**Exercise requirements**
(A) Rewrite the representation theory course description starting at "Representation theory is about" and ending at "of elementary particles.", changing "Fourier analysis" to "harmonic analysis".
(B) Write what comes next in the representation theory course description, picking up after its last sentence.

Admission requirements

Linear Algebra 1, Linear Algebra 2, Algebra 1.
Recommended: Algebra 2


Representation theory is about understanding and exploiting symmetry using linear algebra. The central objects of study are linear actions of groups on vector spaces. This gives rise to a very structured and beautiful theory, which can be viewed as a generalisation of Fourier analysis to a non-commutative setting.

Representation theory plays a major role in mathematics and physics. For example, it provides a framework for understanding finite groups, special functions, and Lie groups and algebras. In number theory, Galois groups are studied via their representations; this is closely related to modular forms. In physics, representation theory is the mathematical basis for the theory of elementary particles.

After introducing the concept of a representation of a group, we will study decompositions of representations into irreducible constituents. A finite group only has finitely many distinct irreducible representations; these are encoded in a matrix called the character table of the group. One of the goals of this course is to use representation theory to prove Burnside's theorem on solvability of groups whose order is divisible by at most two prime numbers. Along the way, we will also meet categories, modules and tensor products.

**Keypoint data for each instance**
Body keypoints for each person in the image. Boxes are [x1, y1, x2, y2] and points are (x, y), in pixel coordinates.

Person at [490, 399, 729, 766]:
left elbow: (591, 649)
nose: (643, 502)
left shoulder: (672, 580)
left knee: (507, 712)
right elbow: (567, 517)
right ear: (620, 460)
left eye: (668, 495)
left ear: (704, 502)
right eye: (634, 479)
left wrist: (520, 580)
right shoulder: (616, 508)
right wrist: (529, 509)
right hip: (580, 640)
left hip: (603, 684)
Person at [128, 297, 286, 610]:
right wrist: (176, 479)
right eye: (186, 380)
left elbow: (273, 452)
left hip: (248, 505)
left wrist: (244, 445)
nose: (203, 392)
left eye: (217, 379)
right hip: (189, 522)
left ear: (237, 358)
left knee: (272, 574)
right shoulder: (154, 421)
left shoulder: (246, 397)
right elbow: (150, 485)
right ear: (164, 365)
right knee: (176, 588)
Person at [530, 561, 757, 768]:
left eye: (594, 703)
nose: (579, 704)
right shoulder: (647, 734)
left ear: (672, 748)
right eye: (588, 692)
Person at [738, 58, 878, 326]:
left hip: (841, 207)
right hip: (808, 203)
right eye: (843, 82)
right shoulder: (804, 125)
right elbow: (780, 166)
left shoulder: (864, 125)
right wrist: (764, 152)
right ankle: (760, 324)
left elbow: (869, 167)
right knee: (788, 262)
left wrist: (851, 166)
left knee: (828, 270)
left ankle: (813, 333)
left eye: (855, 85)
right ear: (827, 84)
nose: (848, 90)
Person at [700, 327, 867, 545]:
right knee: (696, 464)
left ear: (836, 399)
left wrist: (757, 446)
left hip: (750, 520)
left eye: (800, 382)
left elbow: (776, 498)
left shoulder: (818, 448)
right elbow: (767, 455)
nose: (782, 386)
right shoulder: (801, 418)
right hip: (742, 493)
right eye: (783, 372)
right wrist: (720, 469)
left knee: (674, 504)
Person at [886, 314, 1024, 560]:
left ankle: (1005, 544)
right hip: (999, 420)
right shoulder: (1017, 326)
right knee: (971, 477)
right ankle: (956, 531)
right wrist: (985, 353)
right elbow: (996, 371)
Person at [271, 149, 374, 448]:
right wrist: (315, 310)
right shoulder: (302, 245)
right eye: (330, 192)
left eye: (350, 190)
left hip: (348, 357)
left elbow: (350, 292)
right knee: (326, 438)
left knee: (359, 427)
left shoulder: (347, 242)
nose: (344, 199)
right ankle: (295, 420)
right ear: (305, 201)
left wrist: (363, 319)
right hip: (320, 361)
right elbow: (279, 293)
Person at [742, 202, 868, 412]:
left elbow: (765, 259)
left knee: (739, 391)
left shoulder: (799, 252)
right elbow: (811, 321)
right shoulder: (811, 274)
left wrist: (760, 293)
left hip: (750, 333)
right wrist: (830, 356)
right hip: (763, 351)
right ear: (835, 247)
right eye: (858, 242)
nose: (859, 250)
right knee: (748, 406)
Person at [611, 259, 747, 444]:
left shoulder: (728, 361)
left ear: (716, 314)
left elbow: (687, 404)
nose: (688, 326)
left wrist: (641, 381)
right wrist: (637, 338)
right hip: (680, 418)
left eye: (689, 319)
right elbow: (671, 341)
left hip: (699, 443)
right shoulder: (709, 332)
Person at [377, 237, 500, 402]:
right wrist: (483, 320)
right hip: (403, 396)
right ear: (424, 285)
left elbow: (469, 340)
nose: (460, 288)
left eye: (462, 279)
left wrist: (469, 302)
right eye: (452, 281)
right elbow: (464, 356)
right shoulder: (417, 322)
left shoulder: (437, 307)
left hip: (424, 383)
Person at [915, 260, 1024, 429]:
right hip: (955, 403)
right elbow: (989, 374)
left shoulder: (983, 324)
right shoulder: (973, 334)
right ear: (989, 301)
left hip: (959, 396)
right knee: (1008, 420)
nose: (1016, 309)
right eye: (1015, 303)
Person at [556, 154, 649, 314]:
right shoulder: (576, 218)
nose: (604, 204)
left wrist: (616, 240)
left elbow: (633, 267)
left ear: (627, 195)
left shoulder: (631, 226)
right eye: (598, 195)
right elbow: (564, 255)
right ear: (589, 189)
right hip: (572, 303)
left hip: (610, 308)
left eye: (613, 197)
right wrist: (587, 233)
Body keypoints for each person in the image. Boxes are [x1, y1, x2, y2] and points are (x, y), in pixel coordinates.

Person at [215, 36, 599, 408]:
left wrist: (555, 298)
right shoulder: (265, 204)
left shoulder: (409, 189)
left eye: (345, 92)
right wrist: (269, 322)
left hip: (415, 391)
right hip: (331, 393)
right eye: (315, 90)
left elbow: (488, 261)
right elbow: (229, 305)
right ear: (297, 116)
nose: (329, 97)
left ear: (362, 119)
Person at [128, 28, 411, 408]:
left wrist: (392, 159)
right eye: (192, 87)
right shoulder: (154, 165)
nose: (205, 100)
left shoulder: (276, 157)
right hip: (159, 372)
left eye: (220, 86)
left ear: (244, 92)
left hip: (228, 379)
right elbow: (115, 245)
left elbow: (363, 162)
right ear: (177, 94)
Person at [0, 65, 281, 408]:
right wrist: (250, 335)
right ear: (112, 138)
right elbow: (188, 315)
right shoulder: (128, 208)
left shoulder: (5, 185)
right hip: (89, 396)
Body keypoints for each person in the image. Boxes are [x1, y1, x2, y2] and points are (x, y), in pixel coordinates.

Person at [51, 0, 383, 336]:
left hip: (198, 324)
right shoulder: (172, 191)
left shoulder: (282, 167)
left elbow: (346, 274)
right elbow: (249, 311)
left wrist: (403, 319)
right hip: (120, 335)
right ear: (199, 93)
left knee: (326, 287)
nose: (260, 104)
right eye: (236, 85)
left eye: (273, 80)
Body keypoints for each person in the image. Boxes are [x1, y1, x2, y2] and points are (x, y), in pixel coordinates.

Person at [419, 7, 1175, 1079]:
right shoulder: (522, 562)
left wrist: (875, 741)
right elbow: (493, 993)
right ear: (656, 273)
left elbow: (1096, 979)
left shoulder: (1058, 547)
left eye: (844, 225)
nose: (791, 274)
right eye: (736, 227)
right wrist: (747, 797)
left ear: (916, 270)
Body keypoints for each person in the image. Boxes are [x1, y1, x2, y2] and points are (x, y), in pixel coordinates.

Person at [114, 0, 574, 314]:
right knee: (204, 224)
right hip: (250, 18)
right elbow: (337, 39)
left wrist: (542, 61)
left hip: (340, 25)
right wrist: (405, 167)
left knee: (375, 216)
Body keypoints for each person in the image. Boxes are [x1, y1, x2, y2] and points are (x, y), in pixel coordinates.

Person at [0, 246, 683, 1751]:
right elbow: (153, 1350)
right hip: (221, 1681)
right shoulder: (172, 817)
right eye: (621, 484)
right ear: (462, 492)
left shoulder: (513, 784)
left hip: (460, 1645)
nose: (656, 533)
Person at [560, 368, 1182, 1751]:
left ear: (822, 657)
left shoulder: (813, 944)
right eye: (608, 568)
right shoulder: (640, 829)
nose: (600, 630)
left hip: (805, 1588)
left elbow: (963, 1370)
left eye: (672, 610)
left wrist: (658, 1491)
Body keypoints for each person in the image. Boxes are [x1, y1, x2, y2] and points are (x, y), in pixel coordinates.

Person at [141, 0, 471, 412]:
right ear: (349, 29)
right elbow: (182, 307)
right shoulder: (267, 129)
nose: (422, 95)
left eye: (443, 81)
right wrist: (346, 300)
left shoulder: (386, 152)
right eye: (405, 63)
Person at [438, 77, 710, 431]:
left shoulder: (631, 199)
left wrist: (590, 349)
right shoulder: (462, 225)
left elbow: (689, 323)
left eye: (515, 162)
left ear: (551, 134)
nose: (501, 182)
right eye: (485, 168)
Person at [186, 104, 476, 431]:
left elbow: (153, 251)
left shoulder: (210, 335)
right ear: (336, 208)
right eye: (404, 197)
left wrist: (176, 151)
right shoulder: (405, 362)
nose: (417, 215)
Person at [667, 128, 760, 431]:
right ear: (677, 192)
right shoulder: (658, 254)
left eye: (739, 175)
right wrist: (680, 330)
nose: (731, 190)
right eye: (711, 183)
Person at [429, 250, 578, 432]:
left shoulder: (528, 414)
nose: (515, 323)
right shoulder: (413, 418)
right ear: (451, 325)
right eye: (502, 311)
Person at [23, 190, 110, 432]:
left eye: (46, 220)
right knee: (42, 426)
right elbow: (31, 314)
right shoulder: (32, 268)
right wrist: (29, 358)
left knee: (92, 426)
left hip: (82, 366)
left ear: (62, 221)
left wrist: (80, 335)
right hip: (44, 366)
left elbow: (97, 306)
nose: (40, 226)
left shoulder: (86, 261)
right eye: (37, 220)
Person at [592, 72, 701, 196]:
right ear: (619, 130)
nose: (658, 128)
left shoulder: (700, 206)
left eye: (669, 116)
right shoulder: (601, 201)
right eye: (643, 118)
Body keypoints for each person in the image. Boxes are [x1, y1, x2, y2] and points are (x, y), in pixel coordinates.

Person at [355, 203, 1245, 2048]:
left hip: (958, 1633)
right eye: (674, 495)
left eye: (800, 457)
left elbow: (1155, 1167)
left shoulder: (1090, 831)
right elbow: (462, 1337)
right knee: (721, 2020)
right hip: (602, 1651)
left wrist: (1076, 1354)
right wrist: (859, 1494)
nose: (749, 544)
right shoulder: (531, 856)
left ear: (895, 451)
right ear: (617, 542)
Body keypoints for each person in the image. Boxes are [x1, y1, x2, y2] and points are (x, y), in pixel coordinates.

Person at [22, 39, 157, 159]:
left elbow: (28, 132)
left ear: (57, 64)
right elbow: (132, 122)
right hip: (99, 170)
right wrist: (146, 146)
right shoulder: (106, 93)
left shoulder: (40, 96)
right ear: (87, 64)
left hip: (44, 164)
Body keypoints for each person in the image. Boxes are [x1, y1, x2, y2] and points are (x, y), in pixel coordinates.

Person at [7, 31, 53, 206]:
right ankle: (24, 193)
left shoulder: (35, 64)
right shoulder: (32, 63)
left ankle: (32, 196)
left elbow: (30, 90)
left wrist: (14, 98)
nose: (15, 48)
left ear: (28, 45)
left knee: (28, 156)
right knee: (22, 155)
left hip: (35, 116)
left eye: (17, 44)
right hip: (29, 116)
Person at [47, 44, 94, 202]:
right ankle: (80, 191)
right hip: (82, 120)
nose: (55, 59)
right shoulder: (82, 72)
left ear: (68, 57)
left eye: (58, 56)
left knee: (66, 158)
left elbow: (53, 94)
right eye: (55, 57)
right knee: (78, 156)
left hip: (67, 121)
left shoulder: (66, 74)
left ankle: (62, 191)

**Your written answers**
(A)
Representation theory is about understanding and exploiting symmetry using linear algebra. The central objects of study are linear actions of groups on vector spaces. This gives rise to a very structured and beautiful theory, which can be viewed as a generalisation of harmonic analysis to a non-commutative setting.

Representation theory plays a major role in mathematics and physics. For example, it provides a framework for understanding finite groups, special functions, and Lie groups and algebras. In number theory, Galois groups are studied via their representations; this is closely related to modular forms. In physics, representation theory is the mathematical basis for the theory of elementary particles.

(B)
Course Objectives

1. Basics in ring theory
2. Basics in category theory
3. Basics in homological algebra, Wedderburn-Artin, Maschke's theorem
4. Group representations, characters, character tables
5. Burnside's theorem

Mode of instruction

Lectures (possibly online)

Assessmenet method

20% homework, 80% exam (except in the case of the retake exam, it will be 10% homework and 90% exam)
The homework score will be the average of the scores on the homework sets except that the two worst homework scores will be ignored.

Recommended literature

Pavel Etingof, Introduction to Representation Theory.
American Mathematical Society, 2011.
Freely available on the author's website

Hendrik Lenstra, Representatietheorie, 2003, link.
Lecture notes by Jeanine Daems and Willem Jan Palenstijn (in Dutch).
There is an English translation by Gabriele Dalla Torre, link.